Setadan "Rus Müdahelesi Sonrası Suriye Krizi" Paneli
Siyaset Ekonomi ve Toplum Araştırmaları Vakfı (SETA) tarafından "Rus müdahalesi sonrası Suriye krizi" konulu panel düzenlendi.
Siyaset Ekonomi ve Toplum Araştırmaları Vakfı (SETA) tarafından "Rus müdahalesi sonrası Suriye krizi" konulu panel düzenlendi.
SETA'nın Ankara'daki binasında düzenlenen panele konuşmacı olarak, Bilkent Üniversitesi'nden Prof. Dr. Norman Stone, Omran Stratejik Araştırmalar Merkezi'nden Ammar Kahf ve TOBB Ekonomi ve Teknoloji Üniversitesi'nden Doç. Dr. Nihat Ali Özcan katıldı.
Kahf, Rusya'nın Suriye'ye müdahalesinin bir kolonyalizm ya da işgal şeklinde yorumlanamayacağını belirterek, "Suriye'ye giren Rus kuvvetlerinin sayısı bize, bunların uzun vadeli bir askeri varlık sürdürmek üzere orada olmadığını gösteriyor.
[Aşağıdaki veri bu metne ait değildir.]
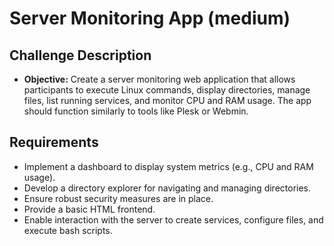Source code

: # Server Monitoring App (medium)

## Challenge Description

- **Objective:** Create a server monitoring web application that allows participants to execute Linux commands, display directories, manage files, list running services, and monitor CPU and RAM usage. The app should function similarly to tools like Plesk or Webmin.

## Requirements

- Implement a dashboard to display system metrics (e.g., CPU and RAM usage).
- Develop a directory explorer for navigating and managing directories.
- Ensure robust security measures are in place.
- Provide a basic HTML frontend.
- Enable interaction with the server to create services, configure files, and execute bash scripts.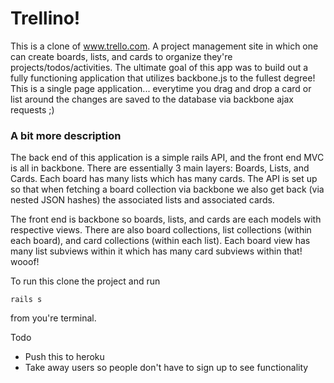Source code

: # Trellino!

This is a clone of www.trello.com. A project management site in which one can create boards, lists, and cards to organize they're projects/todos/activities. The ultimate goal of this app was to build out a fully functioning application that utilizes backbone.js to the fullest degree! This is a single page application... everytime you drag and drop a card or list around the changes are saved to the database via backbone ajax requests ;)

### A bit more description

The back end of this application is a simple rails API, and the front end MVC is all in backbone. There are essentially 3 main layers: Boards, Lists, and Cards. Each board has many lists which has many cards. The API is set up so that when fetching a board collection via backbone we also get back (via nested JSON hashes) the associated lists and associated cards. 

The front end is backbone so boards, lists, and cards are each models with respective views. There are also board collections, list collections (within each board), and card collections (within each list). Each board view has many list subviews within it which has many card subviews within that! wooof!

To run this clone the project and run
    
    rails s
    
from you're terminal. 

Todo 
- Push this to heroku
- Take away users so people don't have to sign up to see functionality
    
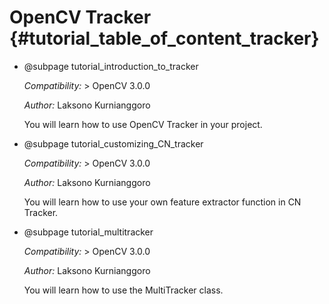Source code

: OpenCV Tracker {#tutorial_table_of_content_tracker}
================

-   @subpage tutorial_introduction_to_tracker

    *Compatibility:* \> OpenCV 3.0.0

    *Author:* Laksono Kurnianggoro

    You will learn how to use OpenCV Tracker in your project.

-   @subpage tutorial_customizing_CN_tracker

    *Compatibility:* \> OpenCV 3.0.0

    *Author:* Laksono Kurnianggoro

    You will learn how to use your own feature extractor function in CN Tracker.

-   @subpage tutorial_multitracker

    *Compatibility:* \> OpenCV 3.0.0

    *Author:* Laksono Kurnianggoro

    You will learn how to use the MultiTracker class.
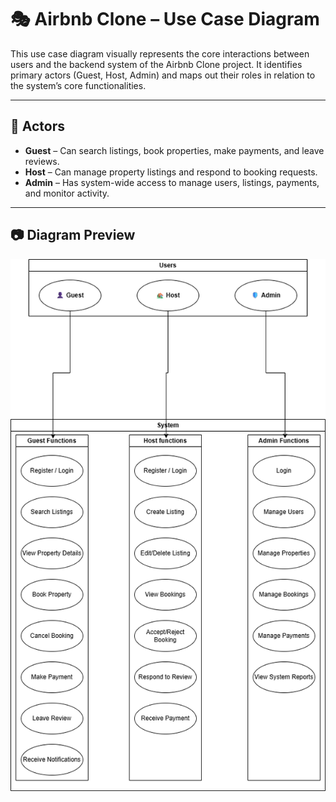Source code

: # 🎭 Airbnb Clone – Use Case Diagram

This use case diagram visually represents the core interactions between users and the backend system of the Airbnb Clone project. It identifies primary actors (Guest, Host, Admin) and maps out their roles in relation to the system’s core functionalities.

---

## 📌 Actors

- **Guest** – Can search listings, book properties, make payments, and leave reviews.
- **Host** – Can manage property listings and respond to booking requests.
- **Admin** – Has system-wide access to manage users, listings, payments, and monitor activity.

---

## 📷 Diagram Preview

![Use Case Diagram](./use-case-diagram.png)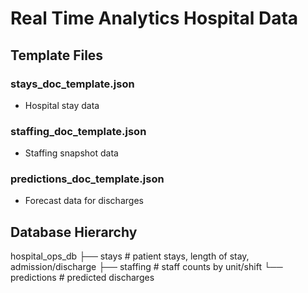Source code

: # Real Time Analytics Hospital Data

## Template Files

### stays_doc_template.json
- Hospital stay data

### staffing_doc_template.json
- Staffing snapshot data

### predictions_doc_template.json
- Forecast data for discharges

## Database Hierarchy

hospital_ops_db
 ├── stays          # patient stays, length of stay, admission/discharge
 ├── staffing       # staff counts by unit/shift
 └── predictions    # predicted discharges
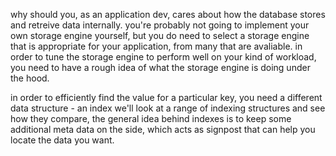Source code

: why should you, as an application dev, cares about how the database stores and retreive data internally. you're probably not going to implement your own storage engine yourself, but you do need to select a storage engine that is appropriate for your application, from many that are avaliable. in order to tune the storage engine to perform well on your kind of workload, you need to have a rough idea of what the storage engine is doing under the hood.

in order to efficiently find the value for a particular key, you need a different data structure - an index
we'll look at a range of indexing structures and see how they compare, the general idea behind indexes is to keep some additional meta data on the side, which acts as signpost that can help you locate the data you want.
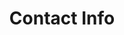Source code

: ---
title: Contact Info
description: >-
    Using National resonator guitars, harmonica and stand-up bass, Jeff “Felonius Smith” has developed a powerful sound reminiscent of the colorful tones created by the great Southern bottleneck blues players from the 1920’s and 1930’s.


    He and his trio are available for festivals, concerts, private parties, and other special events – and Felonius also enjoys bringing the tradition of the blues’ heritage to schools in the community. He speaks about and performs examples of the history of blues guitar, providing students with insight into the times and circumstances of the old bluesmen and their songs – as well as the fascinating history of their often-preferred National (resophonic) guitar.


    For bookings, private lessons, comments, inquiries, or to join Felonius' Email List, contact


    Jeff “Felonius Smith” [felonius@feloniussmith.com](felonius@feloniussmith.com)
---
Ancak, Putin'in Ortadoğu'da gücünü gösterme hedefi söz konusudur" dedi.
Rusya'nın müdahalesinden önce muhalif güçlerin ilerleyişine işaret eden Kahf, "Bu durum Rusya'nın uzun vadeli çıkarlarına uymadı. Rusya'nın agresif rol üstleneceğini kimse beklemiyordu. Ruslar DAEŞ'i henüz hedef almadılar. Sadece sivilleri de hedef almadılar. Batı destekli grupları hedef aldılar. Bu durum Esed rejimine daha fazla destek verilmesi olarak yorumlanıyor. Lazkiye'de Rus askerleri bulunuyor. Bu noktayı kullanıyorlar ve İran ile de koordinasyon içindeler" şeklinde konuştu.
Müdahalenin amacının doğru analiz edilmesi gerektiğini belirten Kahf, "Esed rejimi kendi içerisinde de parçalanmış durumdaydı. Rusya, birlik sağlayarak siyasi çözüm hedeflemektedir" ifadesini kullandı.
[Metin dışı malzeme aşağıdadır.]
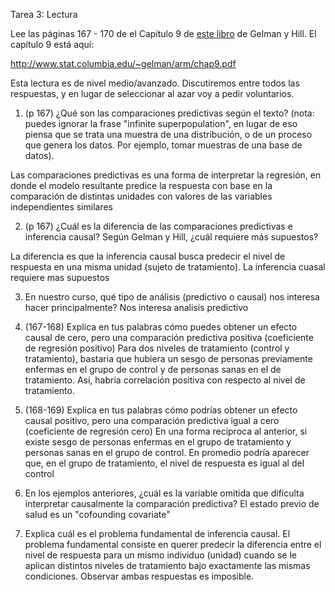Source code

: Tarea 3: Lectura

Lee las páginas 167 - 170 de el Capítulo 9 de 
[este libro](http://www.stat.columbia.edu/~gelman/arm/) de Gelman y Hill. 
El capítulo 9 está aquí:

http://www.stat.columbia.edu/~gelman/arm/chap9.pdf

Esta lectura es de nivel medio/avanzado. Discutiremos entre todos las respuestas, y en lugar de seleccionar al azar voy a pedir voluntarios. 


1. (p 167) ¿Qué son las comparaciones predictivas según el texto? (nota: puedes ignorar
la frase "infinite superpopulation", en lugar de eso piensa que se trata una muestra
de una distribución, o de un proceso que genera los datos. Por ejemplo, tomar muestras de
una base de datos).

Las comparaciones predictivas es una forma de interpretar la regresión, en donde el modelo resultante predice la respuesta con base en la comparación de distintas unidades con valores de las variables independientes similares

2. (p 167) ¿Cuál es la diferencia de las comparaciones predictivas e inferencia causal? Según Gelman y Hill, ¿cuál requiere más supuestos?

La diferencia es que la inferencia causal busca predecir el nivel de respuesta en una misma unidad (sujeto de tratamiento). La inferencia cuasal requiere mas supuestos

3. En nuestro curso, qué tipo de análisis (predictivo o causal) nos interesa hacer principalmente?
Nos interesa analisis predictivo

4. (167-168) Explica en tus palabras cómo puedes obtener un efecto causal de cero, pero
una comparación predictiva positiva (coeficiente de regresión positivo)
Para dos niveles de tratamiento (control y tratamiento), bastaria que hubiera un sesgo de personas previamente enfermas en el grupo de control y de personas sanas en el de tratamiento. Así, habria correlación positiva con respecto al nivel de tratamiento.

5. (168-169) Explica en tus palabras cómo podrías obtener un efecto causal positivo,
pero una comparación predictiva igual a cero (coeficiente de regresión cero)
En una forma reciproca al anterior, si existe sesgo de personas enfermas en el grupo de tratamiento y personas sanas en el grupo de control. En promedio podría aparecer que, en el grupo de tratamiento, el nivel de respuesta es igual al del control

6. En los ejemplos anteriores, ¿cuál es la variable omitida que dificulta interpretar
causalmente la comparación predictiva?
El estado previo de salud es un "cofounding covariate"

7. Explica cuál es el problema fundamental de inferencia causal.
El problema fundamental consiste en querer predecir la diferencia entre el nivel de respuesta para un mismo individuo (unidad) cuando se le aplican distintos niveles de tratamiento bajo exactamente las mismas condiciones. Observar ambas respuestas es imposible.
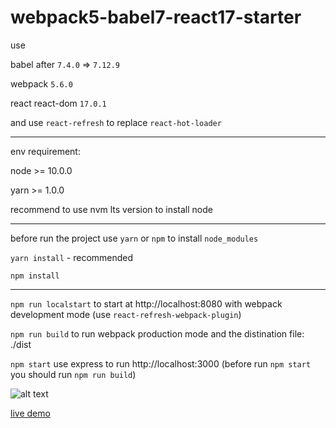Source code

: # webpack5-babel7-react17-starter

use

babel after `7.4.0` => `7.12.9`

webpack `5.6.0`

react react-dom `17.0.1`

and use `react-refresh` to replace `react-hot-loader`

---

env requirement:

node >= 10.0.0

yarn >= 1.0.0

recommend to use nvm lts version to install node

---

before run the project use `yarn` or `npm` to install `node_modules`

`yarn install` - recommended

`npm install`

---

`npm run localstart` to start at http://localhost:8080 with webpack development mode (use `react-refresh-webpack-plugin`)

`npm run build` to run webpack production mode and the distination file: ./dist

`npm start` use express to run http://localhost:3000 (before run `npm start` you should run `npm run build`)

![alt text](https://github.com/satsuya0114/webpack5-babel7-react-starter/blob/main/readme.png)

[live demo](https://webpack5-babel7-react-starter.herokuapp.com/)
Nihat Ali Özcan, Suriye'de asimetrik bir savaş yaşandığını kaydederek, "Bir tarafta uluslararası hukukun hala devlet olarak tanımladığı bir ordu var, öbür tarafta da farklı silahlı grupların mücadelesi var. Aslında asimetri içinde bir simetri var. Savaşın bir diğer özelliği de vekaleten yürütülmesi. Savaşan her grubun arkasında bir veya daha fazla destekçisi var" diye konuştu.
Rusya'nın her askeri hamlesinin bir politik sonucu olacağını söyleyen Özcan, "Bu parametler ışığında baktığımızda, Rusya'nın kısa vadedeki planının kuzeye ve batıya doğru, yani şu anda PKK, PYD ve DAEŞ'in bulunduğu yerin dışında kalan alanlarda, Esad rejiminin önünü açtığını görüyoruz" dedi.
PKK'nın kuruluş zamanlarında Rusya'yı ideolojik merkez olarak gördüğüne dikkat çeken Özcan, "Rusya her ne kadar sadece Esed rejimine destek çıkıyormuş gibi gözükse de aslında bu ülkenin PKK, PYD ile de son 4 yıllık ilişkisine bakmak lazım" ifadesini kullandı.
Bir diğer panelist Norman da ülke içindeki ve dışındaki yoksul Suriyeliler için bir an önce barış gelmesi gerektiğini belirterek, "Bu yoksul insanların bir an önce evlerine dönmesi gerekiyor. Rusya müdahalesini farklı bir şekilde görmek istiyorum. Ben bunu umut vaadeden bir durum olarak görüyorum" dedi.